Utah Gov. Gary Herbert has come out strongly in favor of Question 1. He and Utah Jazz owner Gail Miller endorse the question in television commercials and he regularly urges Utahns to support the question during public appearances.
Cox describes the political support for Question 1 as "encouraging" and "significant."
"It's nothing short of incredible when you consider the Legislature in a fiscally conservative state, 79 state lawmakers, the majority of which are Republican, voted to put this on the ballot. They believe that education is underfunded. Before they move forward with this, they want to hear from the public," Cox said.
Supporters say the average driver will pay just $4 a month more in fuel tax, which will generate more than $100 million annually for public education, the equivalent of $150 per student. Higher education would receive $25 million annually while local road funding would increase $55 million per year if Question 1 is approved by voters and the Utah Legislature votes to implement its provisions.
An online tool on the supporters' website demonstrates the potential allocations to public schools. The funds will be allocated according to student enrollment, which means the state's largest high schools would receive more than $400,000 each for a schoolwide initiative to improve student achievement.

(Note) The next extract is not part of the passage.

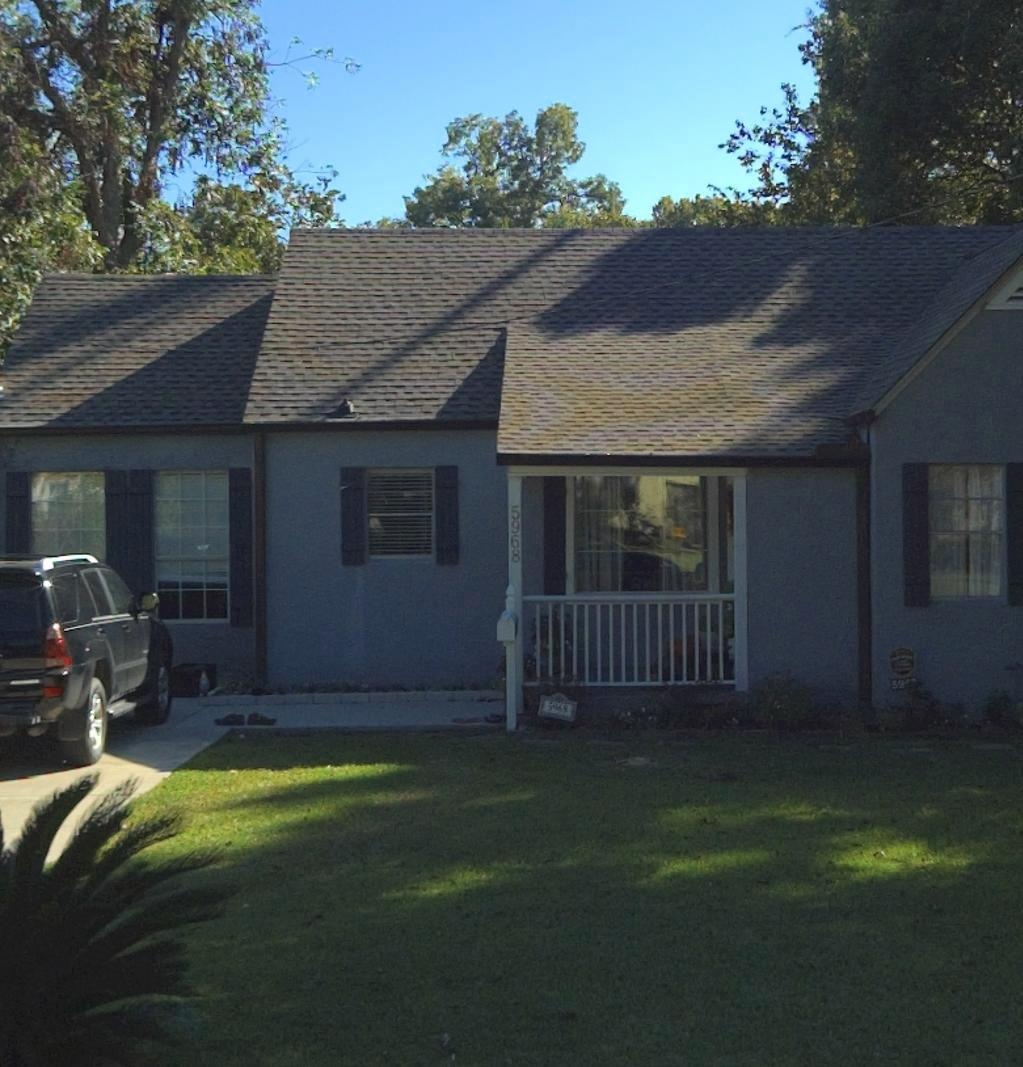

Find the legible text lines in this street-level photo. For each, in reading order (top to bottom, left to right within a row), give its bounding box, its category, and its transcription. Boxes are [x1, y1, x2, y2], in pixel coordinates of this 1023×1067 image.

[509, 504, 521, 565] StreetNumber: 5968
[891, 678, 906, 690] StreetNumber: 59
[546, 700, 570, 715] StreetNumber: 5968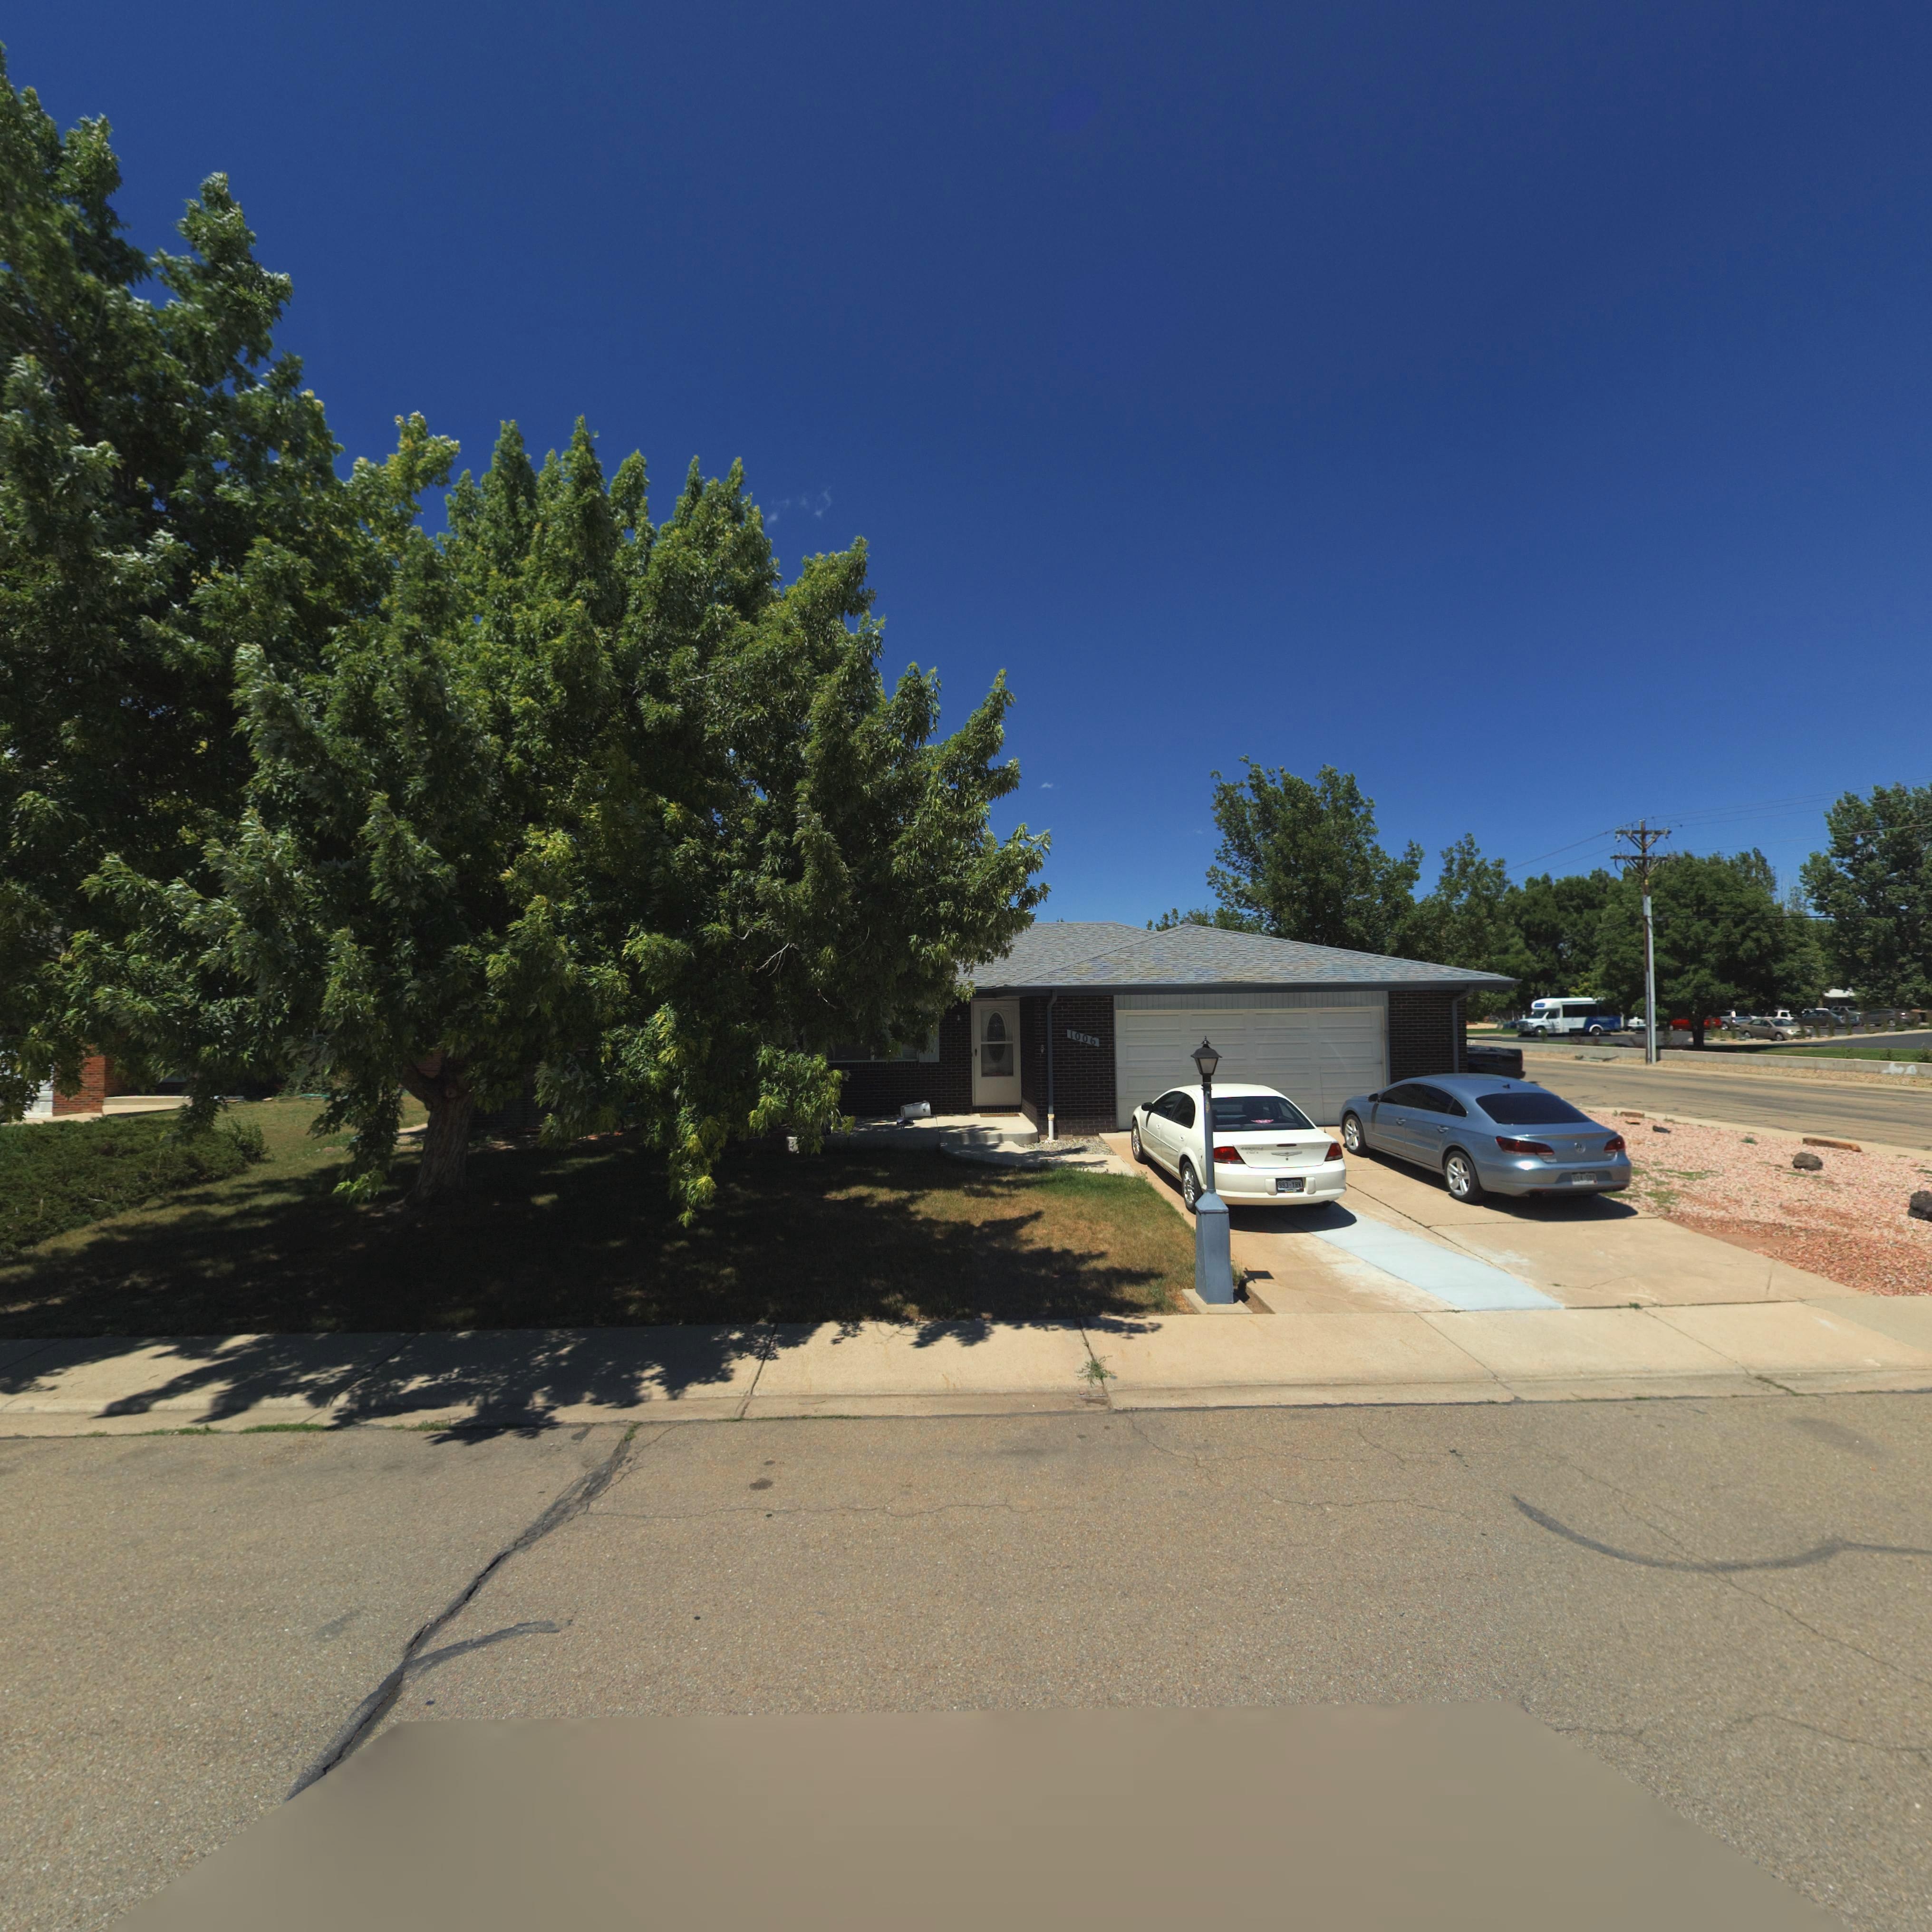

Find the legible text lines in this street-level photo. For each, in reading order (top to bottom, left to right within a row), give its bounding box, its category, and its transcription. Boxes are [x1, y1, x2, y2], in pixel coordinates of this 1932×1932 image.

"When people realize this is funding coming straight to their school to help their kids and their teachers, that's when we see support go up most," Cox said.
Williamson said state spending for Utah schools has increased significantly in the past three years as educators have successfully lobbied lawmakers to provide more funding to recruit and retain teachers.
"Our thing is, we have a $16.8 billion budget in Utah. It's ballooned $2 billion over the last few years," Williamson said, adding "we believe Utah's budget currently has enough funding to adequately pay for K-12 education. Unfortunately sometimes, Utah's budget acts like a leaky sieve. We can continue to raise a variety of taxes but a lot of that revenue will end up in other places."
Most concerning, Williamson said, is that "we're not able to track spending to the classroom, down to the student level.
"Until we figure out where the money's going and prioritize our current funding and figure out ways where we can improve where we may be spending inefficiently, we shouldn't be asking for taxpayers to basically pay for another tax increase to fund education," she said.
Question 1 would invest money directly in classrooms, Cox said. The tax revenue cannot be used for school construction or district administration.
Instead, local boards of education will create districtwide plans and annually assess school improvement. Schools will be required to achieve 1 percent growth year to year under the statewide school accountability system.
Schools that do not reach that benchmark have to revise their teacher and student success plans. Revised plans will require approval of their local school board.
This is an important accountability measure, Stokes said.
"We've just pummeled the school system with accountability and testing. All of that is happening and they're all expected to do that without any more additional resources. This is an opportunity to say 'Yes, we're going to hold you accountable. We're also going to give you some resources so that you can actually do something to raise those test scores and improve those outcomes,' which we've never done before," Stokes said.
Question 1 was a compromise between state lawmakers and backers of the citizen initiative Our Schools Now. The initiative sought to raise income tax and sales tax, resulting in an estimated $700 million for education annually.
In the waning days of the 2018 general session of the Utah Legislature, supporters of Our Schools Now agreed to halt their initiative efforts. Legislative leaders said raising the state's income tax, as the initiative proposed, could imperil Utah's growing economy.
Lawmakers agreed to place Question 1 on the ballot. They also agreed to a five-year freeze in the only property tax levy set by state lawmakers, which allows more education revenue to be captured as property values rise.
According to Question 1 campaign literature, the compromise will increase $845 per student over the next five years.